Digital surveillance / Pegasus: Civil society calls for EU sanctions against NSO Group
Together with more than 80 non-profit organisations and independent experts, Reporters Without Borders (RSF) is urging the introduction of EU sanctions against Pegasus manufacturer NSO Group.
In a letter published today to the EU's foreign affairs commissioner Josep Borrell and the foreign ministers of EU member states, the coalition summarises the growing number of allegations against the company and calls for action under the EU's human rights sanctions regime. The EU must take appropriate steps to ban the use and trade of NSO technology until effective human rights protections are in place.

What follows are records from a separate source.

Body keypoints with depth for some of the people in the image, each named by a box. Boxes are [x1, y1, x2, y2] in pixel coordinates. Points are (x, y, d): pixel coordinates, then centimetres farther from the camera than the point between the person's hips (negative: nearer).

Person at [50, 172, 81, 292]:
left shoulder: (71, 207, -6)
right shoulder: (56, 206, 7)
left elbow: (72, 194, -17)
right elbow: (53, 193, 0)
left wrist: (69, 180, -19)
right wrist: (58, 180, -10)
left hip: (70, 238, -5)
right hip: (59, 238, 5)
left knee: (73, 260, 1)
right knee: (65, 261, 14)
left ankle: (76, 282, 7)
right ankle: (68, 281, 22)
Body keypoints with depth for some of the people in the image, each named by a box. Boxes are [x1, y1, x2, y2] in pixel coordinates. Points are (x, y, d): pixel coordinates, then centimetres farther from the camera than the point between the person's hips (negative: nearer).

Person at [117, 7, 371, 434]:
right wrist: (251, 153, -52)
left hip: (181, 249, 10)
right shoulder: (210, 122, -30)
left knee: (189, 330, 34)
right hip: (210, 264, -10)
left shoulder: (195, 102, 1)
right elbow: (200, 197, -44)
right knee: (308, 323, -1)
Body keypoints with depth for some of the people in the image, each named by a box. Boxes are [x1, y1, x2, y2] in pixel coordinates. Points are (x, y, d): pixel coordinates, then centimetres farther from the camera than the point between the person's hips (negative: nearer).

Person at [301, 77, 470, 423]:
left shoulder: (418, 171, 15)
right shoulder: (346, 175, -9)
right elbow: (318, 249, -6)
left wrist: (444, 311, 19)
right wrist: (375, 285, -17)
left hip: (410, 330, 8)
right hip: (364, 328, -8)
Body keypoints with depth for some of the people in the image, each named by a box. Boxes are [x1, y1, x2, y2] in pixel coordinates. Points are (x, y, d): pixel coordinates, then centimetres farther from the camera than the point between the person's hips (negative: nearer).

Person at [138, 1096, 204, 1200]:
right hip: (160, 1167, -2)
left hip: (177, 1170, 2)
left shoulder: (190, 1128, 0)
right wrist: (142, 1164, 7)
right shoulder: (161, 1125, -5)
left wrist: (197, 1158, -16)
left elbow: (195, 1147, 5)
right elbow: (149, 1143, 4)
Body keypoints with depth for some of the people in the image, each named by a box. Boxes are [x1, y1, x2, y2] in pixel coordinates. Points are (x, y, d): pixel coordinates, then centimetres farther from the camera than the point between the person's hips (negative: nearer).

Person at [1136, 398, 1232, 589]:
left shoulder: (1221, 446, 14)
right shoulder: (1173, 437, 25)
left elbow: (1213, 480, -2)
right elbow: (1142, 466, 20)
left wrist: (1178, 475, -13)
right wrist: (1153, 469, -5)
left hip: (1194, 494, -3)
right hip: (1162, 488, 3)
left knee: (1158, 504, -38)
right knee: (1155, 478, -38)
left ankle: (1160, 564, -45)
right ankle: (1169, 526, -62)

More than 220 journalists have been identified as targeted or confirmed targets of state spying attacks using the spyware since the first Pegasus Project revelations in July. The German government has so far maintained its use of Pegasus, including by the Federal Intelligence Service. The US Department of Commerce, on the other hand, took concrete steps in November and placed NSO Group and another Israeli surveillance technology company on a sanctions list.
"Evidence is mounting that NSO Group has enabled dozens of authoritarian governments to monitor and persecute media workers and human rights defenders. A credible EU human rights policy requires member states to take joint action against such a company, rather than prioritising national security interests", said Lisa Dittmer, Advocacy Officer for Internet Freedom at Reporters Without Borders.
With this year's reform of its export controls, the EU sought to set new standards for value-based trade in digital surveillance technology. The accusations of misuse of Pegasus by the Hungarian government, reported national efforts such as France's to reach agreements with Israel to protect its own population from surveillance by NSO, and Germany's adherence to using Pegasus show little of this.
Technical experts from Canada's Citizen Lab and Amnesty International are still working to analyse the devices of potential victims. For example, Citizen Lab most recently confirmed that six Palestinian human rights defenders were hacked using Pegasus.
RSF, together with numerous affected journalists from seven countries, filed a complaint in Paris in July. EU Commissioner Didier Reynders condemned the alleged state abuse of digital surveillance technology during a discussion in the EU Parliament in September, but a clear step like the US government's decision to "blacklist" NSO Group has so far failed to materialise.